Question

A platform is pulled with a constant acceleration a; A particle is projected from the platform at angle $\theta$ with the horizontal with respect to the platform as shown in the figure. The value of $\tan \theta $ is such that particle again come to the starting point on the platform is $\left( {a = 5m/{s^2}} \right)$ use $g = 10m/{s^2}$.

A) 4
B) 6
C) 2
D) 3

Answer 1

Hint: We have been given the acceleration due to gravity ‘g’ and horizontal acceleration ‘a’. One has to throw a particle while the platform is moving in such a way that the particle should again come to the starting point.
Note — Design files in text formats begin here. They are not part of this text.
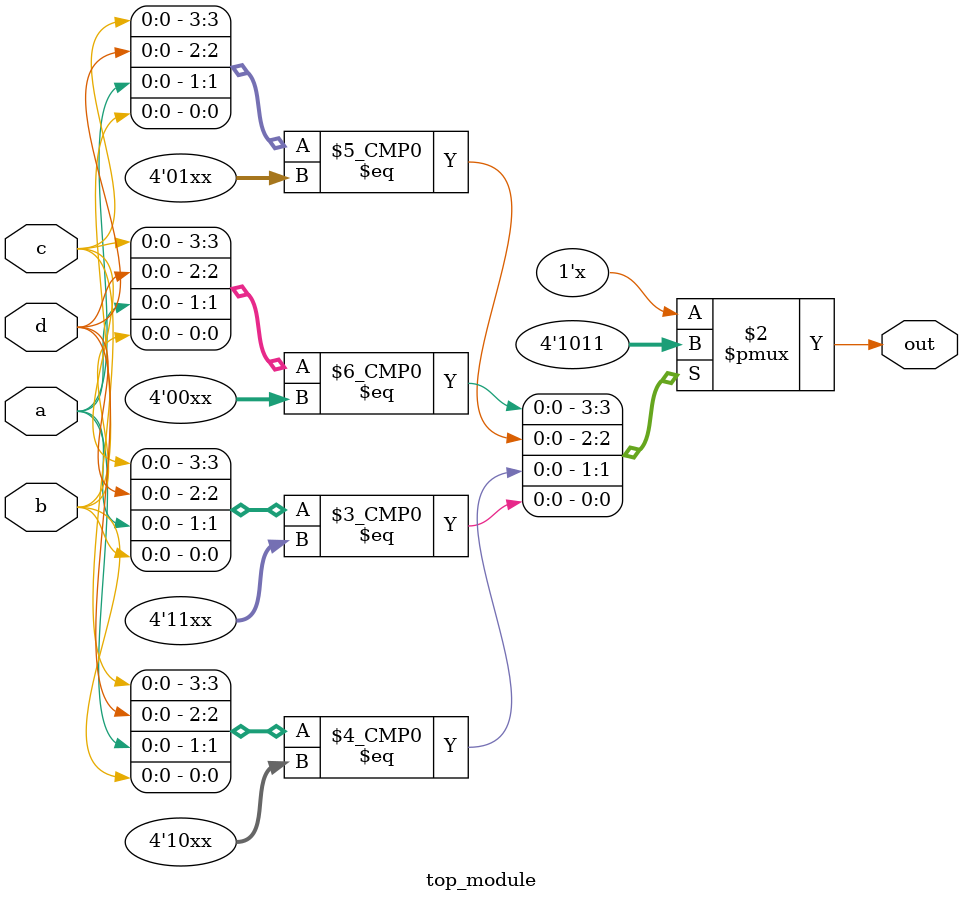
<source format=sv>
module top_module (
  input a, 
  input b,
  input c,
  input d,
  output reg out
);

  always @ (a or b or c or d) begin
    case ({c, d, a, b})
      4'b00xx: out = 1'b1;
      4'b01xx: out = 1'b0;
      4'b10xx: out = 1'b1;
      4'b11xx: out = 1'b1;
      default: out = 1'b0;
    endcase
  end

endmodule

</source>
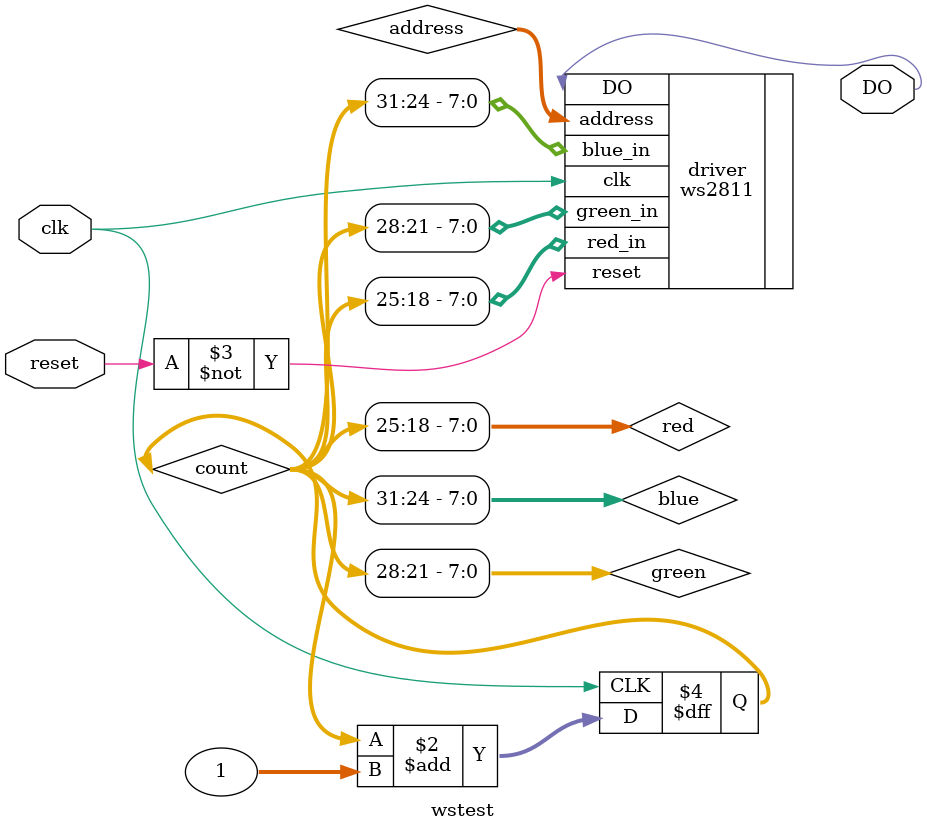
<source format=v>

`timescale 10ns/1ns

module wstest(clk,reset,DO);
   input clk;
   input reset;
   output DO;

   wire [2:0] address;
   wire [7:0]  red;
   wire [7:0]  green;
   wire [7:0]  blue;
   
   reg [31:0] count;

   always @(posedge clk) count <= count + 1;

   assign red = count[25:18];
   assign green = count[28:21]; 
   assign blue = count[31:24];
   
   ws2811
     #(
       .NUM_LEDS(8),
       .SYSTEM_CLOCK(25000000)
       ) driver
       (
        .clk(clk),
        .reset(~reset),
        
        .address(address),
        .red_in(red),
        .green_in(green),
        .blue_in(blue),
        
        .DO(DO)
      );
   
endmodule

</source>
Here. resolve the angle in the x and y direction and divide them together.

Complete step by step solution:
Here we need to make two equations one in x direction and another one in y direction.
The motion of particle in x direction:
${S_x} = 0$;
From the equations for kinematics:
 ${S_x} = u + \dfrac{1}{2}a{t^2}$;
Here:
${S_x}$= Distance in the x direction.
u = Initial velocity;
a = Acceleration;
t = time;
 $ \Rightarrow {S_x} = u\cos \theta - \dfrac{1}{2}g{t^2}$;
Write the above equation in terms of t:
$ \Rightarrow u\cos \theta = \dfrac{1}{2}g{t^2}$;
$ \Rightarrow \dfrac{{2u\cos \theta }}{g} = {t^2}$;
Similarly, in the y direction,
${S_y} = 0$;
 ${S_y} = u + \dfrac{1}{2}a{t^2}$;
$ \Rightarrow {S_y} = u\sin \theta - \dfrac{1}{2}g{t^2}$;
Write the above equation in terms of t:
$ \Rightarrow u\sin \theta = \dfrac{1}{2}g{t^2}$;
$ \Rightarrow \dfrac{{2u\sin \theta }}{g} = {t^2}$;
Now, divide $\dfrac{{2u\sin \theta }}{g} = {t^2}$by $\dfrac{{2u\cos \theta }}{g} = {t^2}$:
$ \Rightarrow \dfrac{{2u\sin \theta }}{g} \times \dfrac{g}{{2u\cos \theta }} = \dfrac{{{t^2}}}{{{t^2}}}$ ;
Cancel out the common factors:
$ \Rightarrow \dfrac{{\sin \theta }}{1} \times \dfrac{1}{{\cos \theta }} = 1$;
Solve the above equation:
$ \Rightarrow \dfrac{{\sin \theta }}{{\cos \theta }} = 1$;
$ \Rightarrow \tan \theta = 1$;
We know that $\tan \theta $ is equal to perpendicular upon base:
$ \Rightarrow \tan \theta = \dfrac{g}{a}$;
Put in the given value in the above equation:
$ \Rightarrow \tan \theta = \dfrac{{10}}{5}$;
$ \Rightarrow \tan \theta = 2;$

Final Answer: Option “C”. The value of $\tan \theta $ is such that particles again come to the starting point on the platform is 2.

Note: We have to apply the equations of kinematics for both x and y axis as the particle would be projected in x and y direction. Here, one has to go step by step. First write the equation in the x direction and then write the equation in the y direction and then solve both equations by dividing each other.